■ **DOKUMENTAUSZUG**:
-------------------------

Als Beauftragter für ausgewählte Fragen der Sittenlehre muss er sich erst einmal selbst an die Brust klopfen und fragen, ob die Hirten ihrer Aufsichtpflicht gegenüber den ihnen anvertrauten Priestern und Mitarbeitern funktioniert hat oder wo Bischöfe selbst gesündigt haben und sich bekehren müssen.

Damit stellt sich auch die Frage nach einer pastoralen Aufsicht und Begleitung durch die vatikanischen Gremien, vornehmst der Kleruskongregation. Bischof Ackermann liest die Instruktion sehr ohne Verblüffung differenziert, lobt die Föderung von Kreativität in der Weiterentwicklung des pfarrlichen Lebens, sieht andererseits von Rom auch enge Grenzen gesetzt. Ackermann speist seine Spiritualität offenbar weniger vom Wort Gottes und aus der Eucharistie, als aus dem Zeitgeist. Statt vom Rangstreit unter den Aposteln und Jesu ausgleichender Mahnung zum Dienst einerseits und dem allgemeinen Gebot der Nächstenliebe, redet Ackermann Demokratie und Sexismus das Wort. Dabei soll er nicht so tun, als dass der von ihm iniziierte Kommunikationsprozess trotz manch parlamentarischer Formen demokratisch gewesen sei. Inkarnation ist etwas anderes als Herrschaft der Laien ( demos = Staatsvolk, kratos = Gewalt, Macht, Herrschaft ). Brüderliches Miteinander ist das Unterordnen unter den heiligen Namen des Vaters und der Teilhabe an der göttlichen Würde des Sohnes. Die besondere Achtung vor der geistlichen Mutter ist damit impliziert ( Vgl. Mk 3,35 ).

-------------------------

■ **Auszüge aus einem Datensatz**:
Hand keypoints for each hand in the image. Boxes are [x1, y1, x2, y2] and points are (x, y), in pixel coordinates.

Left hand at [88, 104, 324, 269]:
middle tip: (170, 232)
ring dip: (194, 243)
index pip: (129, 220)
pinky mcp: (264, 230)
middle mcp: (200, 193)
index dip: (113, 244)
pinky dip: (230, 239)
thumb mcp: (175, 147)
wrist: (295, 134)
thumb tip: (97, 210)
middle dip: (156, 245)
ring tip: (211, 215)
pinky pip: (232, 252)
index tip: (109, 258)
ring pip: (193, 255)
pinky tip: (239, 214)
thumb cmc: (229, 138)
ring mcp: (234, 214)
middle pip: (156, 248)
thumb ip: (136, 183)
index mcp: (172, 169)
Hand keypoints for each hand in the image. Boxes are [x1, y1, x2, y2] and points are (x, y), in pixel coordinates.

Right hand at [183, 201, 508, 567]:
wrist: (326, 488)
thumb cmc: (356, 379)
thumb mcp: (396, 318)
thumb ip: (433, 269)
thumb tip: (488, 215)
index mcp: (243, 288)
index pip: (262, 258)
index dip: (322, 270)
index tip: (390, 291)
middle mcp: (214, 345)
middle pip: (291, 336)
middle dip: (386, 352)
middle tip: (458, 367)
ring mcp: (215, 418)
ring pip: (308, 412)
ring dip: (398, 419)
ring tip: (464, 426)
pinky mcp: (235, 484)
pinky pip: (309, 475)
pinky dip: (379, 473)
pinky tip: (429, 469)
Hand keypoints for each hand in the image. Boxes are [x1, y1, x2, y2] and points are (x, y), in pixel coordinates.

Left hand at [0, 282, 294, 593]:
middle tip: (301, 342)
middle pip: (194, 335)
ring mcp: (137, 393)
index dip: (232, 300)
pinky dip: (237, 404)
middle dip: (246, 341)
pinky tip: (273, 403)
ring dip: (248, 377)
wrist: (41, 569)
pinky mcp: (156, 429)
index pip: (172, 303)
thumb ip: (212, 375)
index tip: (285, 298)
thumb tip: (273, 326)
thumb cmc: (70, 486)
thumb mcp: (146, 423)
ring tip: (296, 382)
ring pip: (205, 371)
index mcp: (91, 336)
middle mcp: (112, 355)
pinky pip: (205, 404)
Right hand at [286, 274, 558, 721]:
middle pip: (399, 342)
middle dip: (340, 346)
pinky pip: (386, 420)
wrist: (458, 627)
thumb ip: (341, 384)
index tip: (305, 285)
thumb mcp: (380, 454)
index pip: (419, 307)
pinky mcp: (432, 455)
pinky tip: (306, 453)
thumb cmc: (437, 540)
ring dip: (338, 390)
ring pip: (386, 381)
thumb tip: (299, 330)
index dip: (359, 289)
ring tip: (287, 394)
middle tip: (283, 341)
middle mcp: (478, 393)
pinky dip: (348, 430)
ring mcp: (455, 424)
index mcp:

-------------------------

■ **SELBST AUSPROBIEREN**:
Führen Sie den Text über Bischof Ackermann bitte im Anschluss an seinen letzten Satz fort. Die Datensätze spielen dabei keine Rolle.

■ **ANTWORT**:
Wenn als Außenstehende Politologen aus Bonn darauf hinweisen, dass das Doppelgebot im Kern die Idee des Rechtsstaates vorprägt und gelebte Nächstenliebe als Teilhabe an Herrschaft und Reich Gottes der rechtsstaatlich begründeten Demokratie entspricht, dann bedeutet das nicht eine Umkehr der Denkrichtung. Es geht also nicht darum, möglichst viel Zeitgeist in die Kirche zu pumpen, sondern das Doppelgebot wie Samen auf den Acker der Welt heute zu streuen.

Bischof Ackermann gibt sich zuversichtlich, dass Papst Franziskus die Hand an den Pflug legt, um nach vorne zu schauen ( vgl. Lk 9,62 ): "Ich sehe das Papier nicht als Endstation. Es fordert vielmehr zu noch intensiveren Gesprächen mit Rom auf. Und zwar nicht nur von Seiten des Bistums Trier, sondern gemeinsam mit anderen Bistümern in Deutschland, die vor denselben Herausforderungen stehen wie wir."